Routing transformation matrices Wij of shape (288, 10, 4, 8) dominate the parameter count (92,160 of 134,976).

TinyCNN (168,522 params)

40x40 input
  -> Conv1: 16 filters 9x9 stride 1, ReLU            ->  32x32x16
  -> Conv2: 32 filters 5x5 stride 2, ReLU            ->  14x14x32
  -> Conv3: 64 filters 5x5 stride 2, ReLU            ->  5x5x64
  -> FC: 1600 -> 64, ReLU
  -> FC: 64 -> 10, softmax + cross entropy

Both networks are pure numpy (no torch / jax). Convolutions use im2col + np.matmul so the heavy contractions hit BLAS. A finite-difference gradient check against W1, W2, and the routing weights Wij agrees within 1-4% relative error at eps=1e-3.

Deviations from the 2017 procedure

1. Tiny capsules. Conv1 16 filters (paper: 256), 8 primary capsule types of dim 4 (paper: 32 types of dim 8), 8-D digit capsules (paper: 16-D).
2. Stride 4 for primary capsules instead of stride 2, to reduce input capsule count from 1152 to 288.
3. No reconstruction decoder. The paper trains with margin loss + a small coefficient on a 3-layer MLP that reconstructs the input from the class-active capsule. This implementation uses margin loss alone.
4. Test-set synthesis (rotation ±20°, scale 0.8-1.2, shear ±0.1, translation ±4 px) instead of real affNIST – both Toronto and the GitHub mirror were unreachable at run time.
5. 5 training epochs / 5000 images instead of full MNIST x many epochs (numpy compute budget).
6. Same-parameter CNN is matched within ~25%, not exactly. The CNN is slightly larger (168K vs 135K).

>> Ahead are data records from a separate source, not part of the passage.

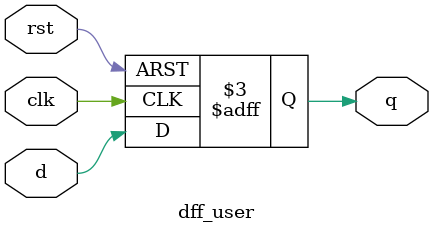
<source format=sv>
module dff_user(
	input clk, rst, d,
	output logic q
);
always_ff @(posedge clk, negedge rst) begin
	if (~rst)
		q <= 1'b0;
	else
		q <= d;
end
endmodule

</source>
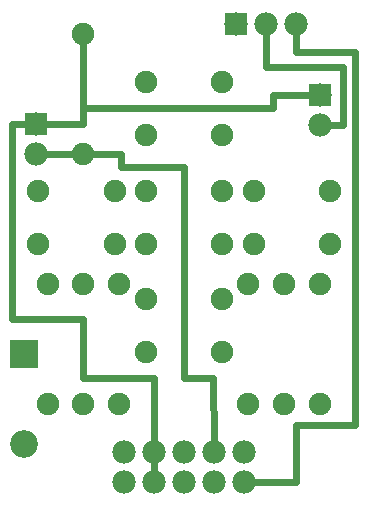
<source format=gbl>
G04 MADE WITH FRITZING*
G04 WWW.FRITZING.ORG*
G04 DOUBLE SIDED*
G04 HOLES PLATED*
G04 CONTOUR ON CENTER OF CONTOUR VECTOR*
%ASAXBY*%
%FSLAX23Y23*%
%MOIN*%
%OFA0B0*%
%SFA1.0B1.0*%
%ADD10C,0.078000*%
%ADD11C,0.075000*%
%ADD12C,0.092000*%
%ADD13R,0.078000X0.078000*%
%ADD14R,0.092000X0.092000*%
%ADD15C,0.024000*%
%LNCOPPER0*%
G90*
G70*
G54D10*
X118Y1281D03*
X118Y1181D03*
G54D11*
X275Y1181D03*
X275Y1581D03*
G54D10*
X784Y1614D03*
X884Y1614D03*
X984Y1614D03*
X1063Y1378D03*
X1063Y1278D03*
X411Y86D03*
X511Y86D03*
X611Y86D03*
X711Y86D03*
X811Y86D03*
X411Y86D03*
X511Y86D03*
X611Y86D03*
X711Y86D03*
X811Y86D03*
X811Y186D03*
X711Y186D03*
X611Y186D03*
X511Y186D03*
X411Y186D03*
G54D11*
X483Y1420D03*
X739Y1420D03*
X483Y1242D03*
X739Y1242D03*
X380Y880D03*
X124Y880D03*
X380Y1057D03*
X124Y1057D03*
X483Y698D03*
X739Y698D03*
X483Y521D03*
X739Y521D03*
X1099Y881D03*
X843Y881D03*
X1099Y1058D03*
X843Y1058D03*
X739Y881D03*
X483Y881D03*
X739Y1058D03*
X483Y1058D03*
X157Y748D03*
X157Y348D03*
X275Y748D03*
X275Y348D03*
X1063Y748D03*
X1063Y348D03*
X945Y748D03*
X945Y348D03*
X826Y748D03*
X826Y348D03*
X393Y748D03*
X393Y348D03*
G54D12*
X78Y512D03*
X78Y212D03*
G54D13*
X118Y1281D03*
X784Y1614D03*
X1063Y1378D03*
G54D14*
X78Y512D03*
G54D15*
X275Y1333D02*
X275Y1552D01*
D02*
X907Y1333D02*
X275Y1333D01*
D02*
X907Y1378D02*
X907Y1333D01*
D02*
X1033Y1378D02*
X907Y1378D01*
D02*
X402Y1181D02*
X304Y1181D01*
D02*
X402Y1137D02*
X402Y1181D01*
D02*
X612Y1137D02*
X402Y1137D01*
D02*
X708Y432D02*
X612Y432D01*
D02*
X612Y432D02*
X612Y1137D01*
D02*
X711Y216D02*
X708Y432D01*
D02*
X276Y1281D02*
X148Y1281D01*
D02*
X275Y1552D02*
X276Y1281D01*
D02*
X247Y1181D02*
X148Y1181D01*
D02*
X39Y1281D02*
X39Y630D01*
D02*
X39Y630D02*
X276Y630D01*
D02*
X276Y630D02*
X276Y432D01*
D02*
X276Y432D02*
X510Y432D01*
D02*
X510Y432D02*
X511Y216D01*
D02*
X88Y1281D02*
X39Y1281D01*
D02*
X511Y116D02*
X511Y156D01*
D02*
X1141Y1278D02*
X1093Y1278D01*
D02*
X1141Y1471D02*
X1141Y1278D01*
D02*
X884Y1471D02*
X1141Y1471D01*
D02*
X884Y1584D02*
X884Y1471D01*
D02*
X984Y1519D02*
X984Y1584D01*
D02*
X1180Y1519D02*
X984Y1519D01*
D02*
X1180Y276D02*
X1180Y1519D01*
D02*
X984Y276D02*
X1180Y276D01*
D02*
X984Y86D02*
X984Y276D01*
D02*
X841Y86D02*
X984Y86D01*
G04 End of Copper0*
M02*
</source>
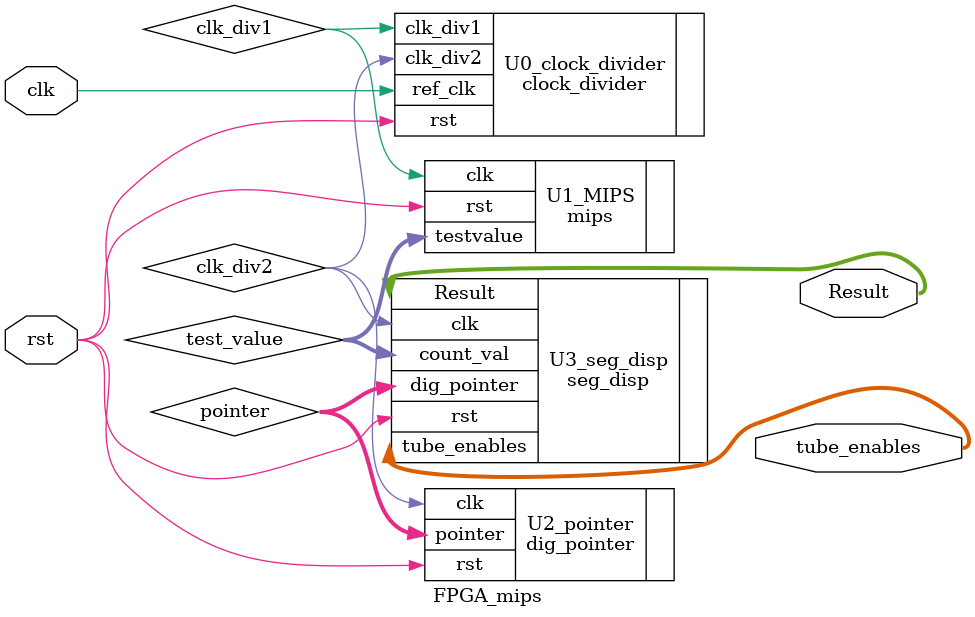
<source format=v>
module FPGA_mips (
    output    wire    [7:0]   Result,
    output    wire    [3:0]   tube_enables,
    input     wire            clk,
    input     wire            rst
);

wire  clk_div1, clk_div2;
wire  [15:0] test_value;
wire  [1:0]  pointer;


mips U1_MIPS (
    .testvalue(test_value),
    .clk(clk_div1),
    .rst(rst)
);




clock_divider U0_clock_divider (
    .clk_div1(clk_div1),
    .clk_div2(clk_div2),
    .ref_clk(clk),
    .rst(rst)
);


dig_pointer U2_pointer (
    .pointer(pointer),
    .clk(clk_div2),
    .rst(rst)
);

seg_disp U3_seg_disp (
    .Result(Result),
    .tube_enables(tube_enables),
    .count_val(test_value),
    .dig_pointer(pointer),
    .clk(clk_div2),
    .rst(rst)
);

endmodule
</source>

Open questions / next experiments

• Real affNIST. When the Toronto host is back, parse the .mat archive (4 batches of 10000 each at the requested 32x scale; the just_centered variant is what the paper uses) and re-evaluate. The download path is already wired in _download / load_affnist_test; only the .mat parser is missing.
• Reconstruction regulariser. Add the 3-layer decoder + small MSE term on the active-class capsule. The paper credits this with most of the gap; a quick ablation would confirm.
• Wider capsules. Push primary_dim 4 -> 8 and digit_dim 8 -> 16 with the same routing iters. Param count rises ~3x but should still be tractable on CPU for 5000 images.
• Per-axis robustness curves. Sweep one transform parameter at a time (rotation, scale, shear, translation) to localise which affine direction CapsNet generalises to most – the published claim is broadly across all, but the synthesized fallback is mild, so disaggregating may be informative.